I circled myself and saw another attachment, but this one went from me to me. A black cord went from my backside to the base of my neck. I didn’t like the look of it.

I grabbed it and it writhed under my touch. I resisted the urge to let go and pulled. It didn’t budge. I twisted it and dug my nails in, but it made no difference. What I needed was something sharp enough to cut it. 

Jenny’s thread seemed the ideal thing but how could I use it when I couldn’t even touch it?

I floated over to Jenny, flying coming quite naturally to me, and checked her over. The wooden sword hung from her belt, but I was able to touch it. I pulled it from her but the black, sticky goo remained attached like chewing gum. 

I was able to stretch it all the way over to the other side and slashed at the cord running down my back. 

It sliced the cord in two, sending the loose tentacle snapping back, flailing. I cut the other end just to make sure. The stubs sticking out of my neck and bum shrivelled up and disappeared. 

I let go of the sword and it floated back to Jenny’s side. Interesting. 

The Intui Chief had numerous strands stretching out from his body, disappearing through walls and out the door. In his hand he held the spike. It had black tar squished in between the handle and his hand. I touched the goo. I pinched a small amount between my fingers and stretched it across the room. 

The first time, I got halfway before it broke like a rubber band. The second time, I took it a lot slower and managed to get a thin, black string to my outstretched hand. I wrapped it around my wrist. Might work, worth a try.

I didn’t fully understand what this power was or how to use it, but I liked it. It had potential.

Getting back inside of myself proved fairly straightforward. I floated into my body and the darkness returned to claim me and then I was with my younger self again.

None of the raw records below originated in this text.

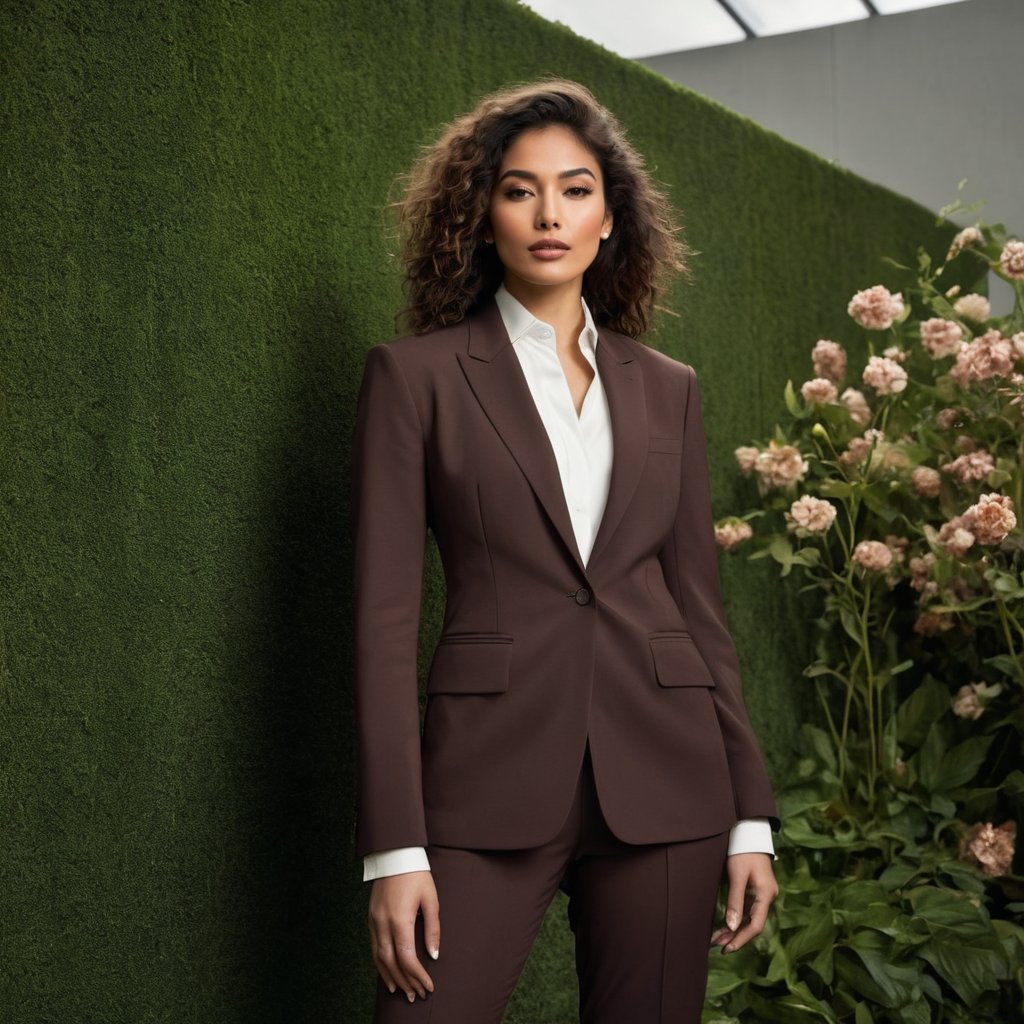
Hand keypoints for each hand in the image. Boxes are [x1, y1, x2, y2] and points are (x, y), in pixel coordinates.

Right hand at [368, 870, 439, 1002]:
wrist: (395, 855)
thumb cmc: (416, 875)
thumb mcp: (431, 899)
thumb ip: (432, 928)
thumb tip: (433, 955)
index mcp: (400, 919)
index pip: (407, 957)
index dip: (417, 975)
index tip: (428, 986)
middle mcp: (383, 923)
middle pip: (391, 962)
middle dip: (405, 981)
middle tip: (416, 995)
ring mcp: (374, 921)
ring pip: (378, 958)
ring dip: (390, 977)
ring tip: (402, 991)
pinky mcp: (370, 918)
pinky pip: (374, 947)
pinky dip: (380, 964)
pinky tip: (388, 973)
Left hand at [710, 852, 777, 953]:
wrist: (749, 833)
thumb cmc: (743, 851)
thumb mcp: (737, 875)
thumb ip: (735, 901)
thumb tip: (732, 927)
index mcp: (766, 894)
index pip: (756, 925)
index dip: (741, 939)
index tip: (727, 948)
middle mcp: (768, 897)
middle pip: (753, 924)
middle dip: (736, 937)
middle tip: (717, 946)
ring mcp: (763, 894)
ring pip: (750, 919)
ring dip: (734, 929)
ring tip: (717, 939)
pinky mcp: (756, 891)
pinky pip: (748, 911)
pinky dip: (737, 919)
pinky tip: (725, 926)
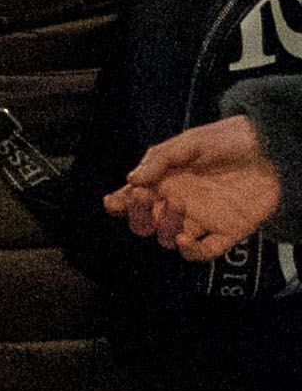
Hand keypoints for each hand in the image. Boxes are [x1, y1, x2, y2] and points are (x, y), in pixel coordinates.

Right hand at [112, 115, 284, 260]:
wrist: (274, 149)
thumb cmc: (232, 139)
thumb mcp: (191, 141)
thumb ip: (160, 158)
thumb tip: (131, 179)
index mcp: (169, 179)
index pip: (136, 197)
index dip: (121, 202)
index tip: (116, 201)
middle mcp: (182, 200)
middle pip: (149, 220)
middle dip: (139, 214)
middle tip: (144, 199)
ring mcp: (204, 217)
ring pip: (171, 236)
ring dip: (164, 230)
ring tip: (173, 208)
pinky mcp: (228, 230)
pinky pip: (205, 251)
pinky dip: (191, 251)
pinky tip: (184, 239)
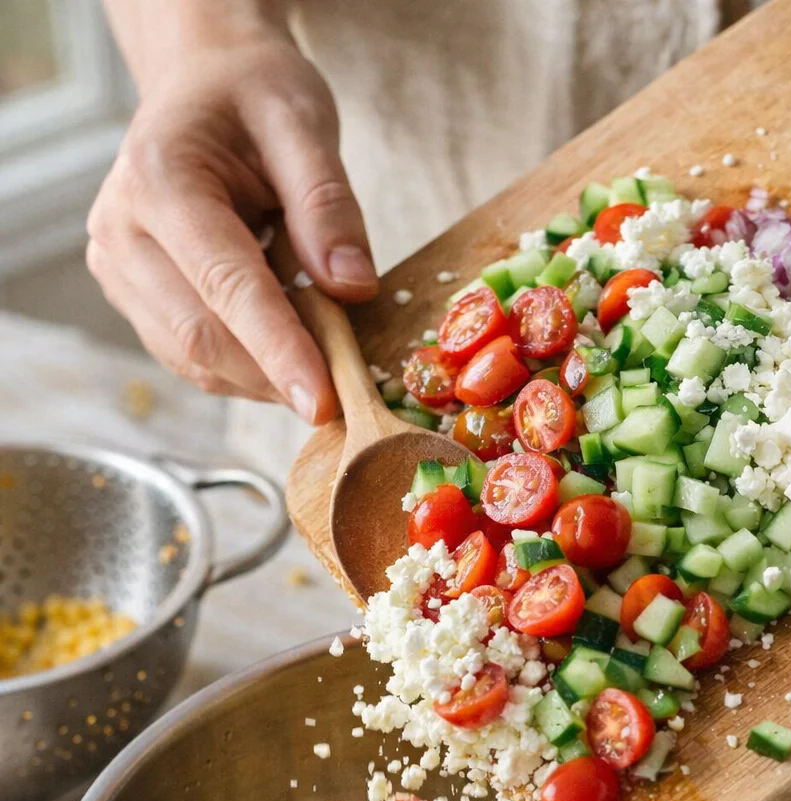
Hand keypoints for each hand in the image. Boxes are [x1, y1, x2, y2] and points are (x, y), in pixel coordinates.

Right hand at [87, 30, 375, 421]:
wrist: (202, 85)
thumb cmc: (253, 95)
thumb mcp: (304, 122)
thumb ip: (327, 204)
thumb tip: (352, 287)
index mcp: (158, 178)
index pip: (224, 285)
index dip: (278, 350)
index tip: (325, 403)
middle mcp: (121, 229)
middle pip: (201, 336)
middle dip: (275, 375)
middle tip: (346, 394)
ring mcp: (117, 269)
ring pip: (193, 358)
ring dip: (262, 378)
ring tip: (320, 362)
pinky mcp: (131, 296)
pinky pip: (190, 356)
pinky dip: (245, 369)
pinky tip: (285, 351)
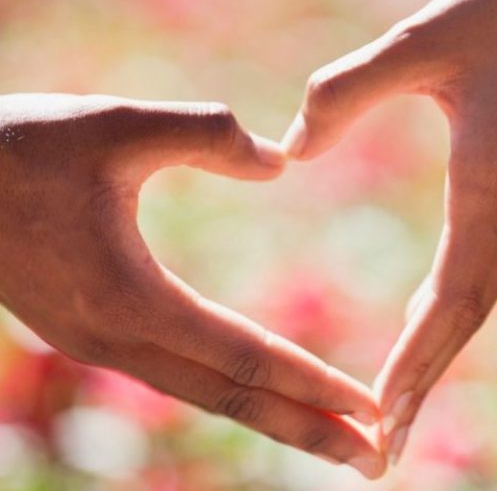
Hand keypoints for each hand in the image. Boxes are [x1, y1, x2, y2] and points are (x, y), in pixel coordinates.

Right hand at [0, 93, 384, 477]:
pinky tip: (252, 385)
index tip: (370, 411)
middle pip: (233, 400)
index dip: (314, 384)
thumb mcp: (119, 126)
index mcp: (132, 298)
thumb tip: (280, 160)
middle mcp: (119, 339)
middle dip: (307, 431)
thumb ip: (206, 135)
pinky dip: (226, 386)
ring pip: (204, 393)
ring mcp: (102, 343)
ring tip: (329, 435)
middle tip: (374, 460)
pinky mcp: (93, 330)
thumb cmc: (21, 148)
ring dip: (271, 416)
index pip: (247, 357)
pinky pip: (176, 371)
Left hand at [282, 0, 496, 465]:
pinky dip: (444, 313)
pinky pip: (475, 273)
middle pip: (463, 322)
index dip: (418, 363)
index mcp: (489, 195)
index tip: (381, 419)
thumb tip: (288, 152)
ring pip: (471, 304)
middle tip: (384, 445)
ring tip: (395, 406)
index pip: (451, 303)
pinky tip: (420, 323)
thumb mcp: (426, 42)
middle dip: (425, 382)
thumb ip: (351, 91)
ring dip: (434, 356)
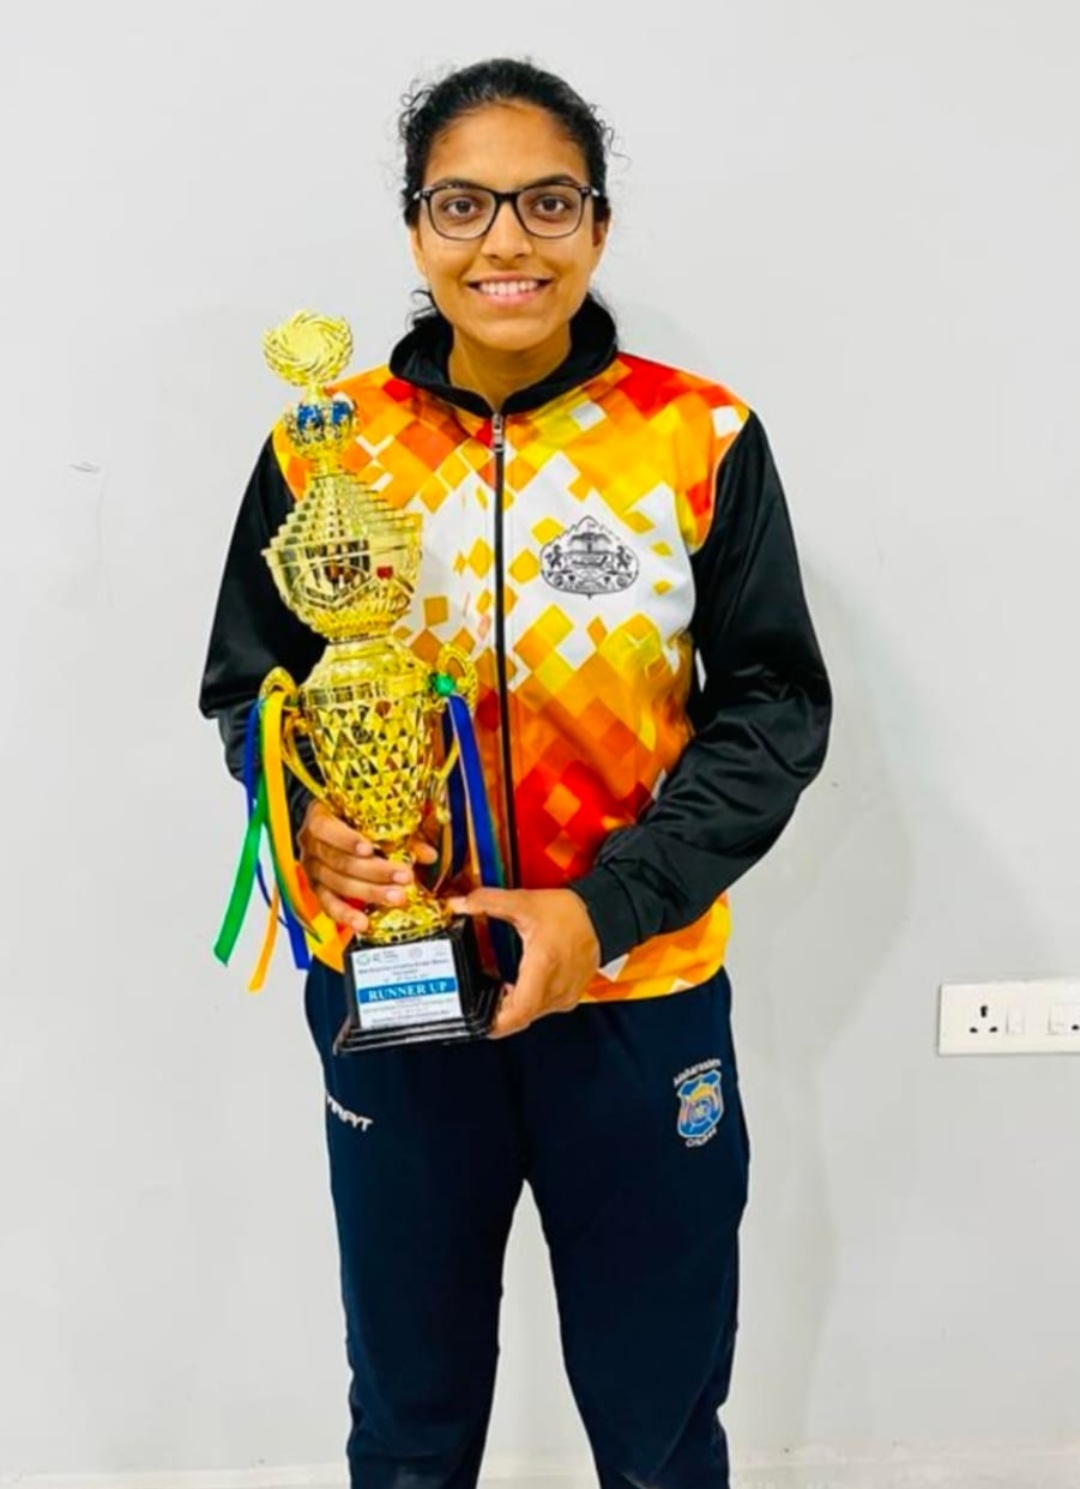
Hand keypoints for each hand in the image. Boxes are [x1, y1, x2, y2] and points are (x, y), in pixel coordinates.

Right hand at [298, 800, 437, 935]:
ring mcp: (314, 870)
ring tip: (396, 897)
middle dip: (375, 871)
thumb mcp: (377, 821)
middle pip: (340, 861)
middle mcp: (311, 845)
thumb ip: (402, 835)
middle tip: (403, 876)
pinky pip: (329, 905)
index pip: (326, 828)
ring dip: (370, 892)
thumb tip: (428, 855)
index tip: (370, 848)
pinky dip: (347, 915)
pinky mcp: (318, 891)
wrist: (333, 833)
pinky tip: (363, 923)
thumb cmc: (355, 820)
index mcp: (319, 817)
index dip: (347, 840)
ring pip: (339, 884)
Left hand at [448, 887, 600, 1038]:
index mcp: (544, 967)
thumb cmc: (570, 914)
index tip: (477, 1021)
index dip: (495, 1023)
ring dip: (513, 1008)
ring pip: (531, 1014)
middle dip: (497, 1012)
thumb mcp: (525, 902)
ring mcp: (565, 995)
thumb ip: (489, 902)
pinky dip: (527, 1003)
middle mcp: (557, 987)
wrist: (602, 915)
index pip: (518, 1012)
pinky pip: (542, 1009)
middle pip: (520, 1016)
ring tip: (495, 992)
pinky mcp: (569, 997)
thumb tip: (461, 903)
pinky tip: (517, 987)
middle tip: (478, 1001)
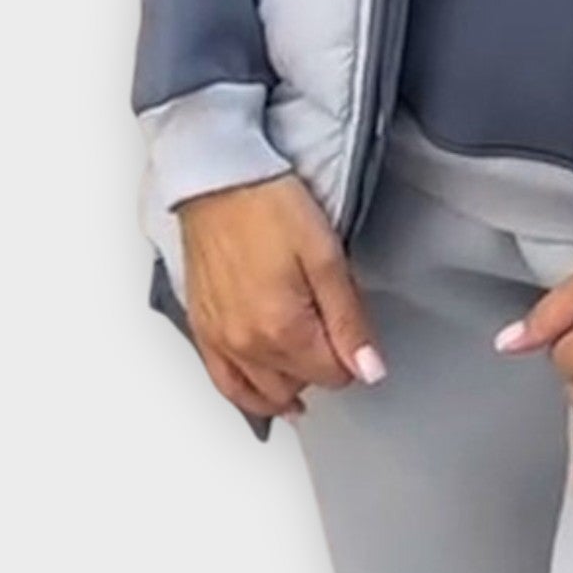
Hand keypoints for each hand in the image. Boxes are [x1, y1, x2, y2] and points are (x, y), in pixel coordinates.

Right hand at [178, 174, 384, 420]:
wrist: (219, 180)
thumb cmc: (269, 207)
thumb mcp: (327, 257)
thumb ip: (349, 321)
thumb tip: (369, 369)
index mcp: (282, 329)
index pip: (334, 375)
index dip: (354, 356)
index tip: (356, 329)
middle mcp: (246, 345)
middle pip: (300, 385)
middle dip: (322, 367)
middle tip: (333, 331)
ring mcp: (219, 340)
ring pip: (263, 393)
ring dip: (290, 385)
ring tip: (308, 369)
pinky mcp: (202, 329)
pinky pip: (225, 383)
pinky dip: (249, 392)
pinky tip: (266, 390)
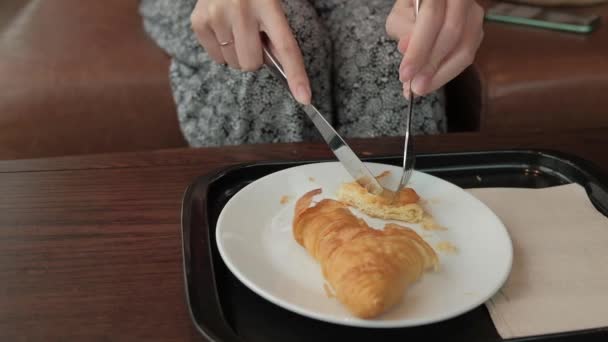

And he had company.

The dwarf was short but not bearded. He had a grim look on his face and his arms folded across his broad chest.

“You won’t—”

“Shut him up,” I said. My youthful self raised a hand and the dwarf’s mouth closed. Judging by the startled look on his face, not by choice.

“This should be interesting,” said me.

“Yes. I’ll be going, then.” We exchanged nods. I’m not sure if that meant we were best buds or what, but we had come to an understanding at least.

I willed myself back into my body and opened my eyes at the exact same moment I’d left. I pulled my hand towards my chest, and the spike flew out of the lizardman’s grasp, shot across the room, and stabbed me in the palm of my hand. Not quite what was planned, but close enough.

“Witchery!” he shouted. 

“A deal’s a deal,” I said, pulling the spike out with a wince. “Look, if you don’t want to follow me into battle that’s up to you. I won’t force you. I’ll make you the same offer as I make everyone else. I’m going to do what I think is best, you do you. You can back out whenever you want, no hard feelings.”

The Intui seemed confused by my style of leadership. As most people were.

“The rest of you, we have to get going. Things are looking up.” I healed my hand.

Everyone was confused now. They’d never seen me so positive. I stopped in front of Jenny and place my hand on her chest. Okay, her breast, but not in a pervy way. There was no silk thread joining her to me, but I knew it was there. She looked at me with a curious tilt of her head. I kissed her on the nose. Time to go elf hunting.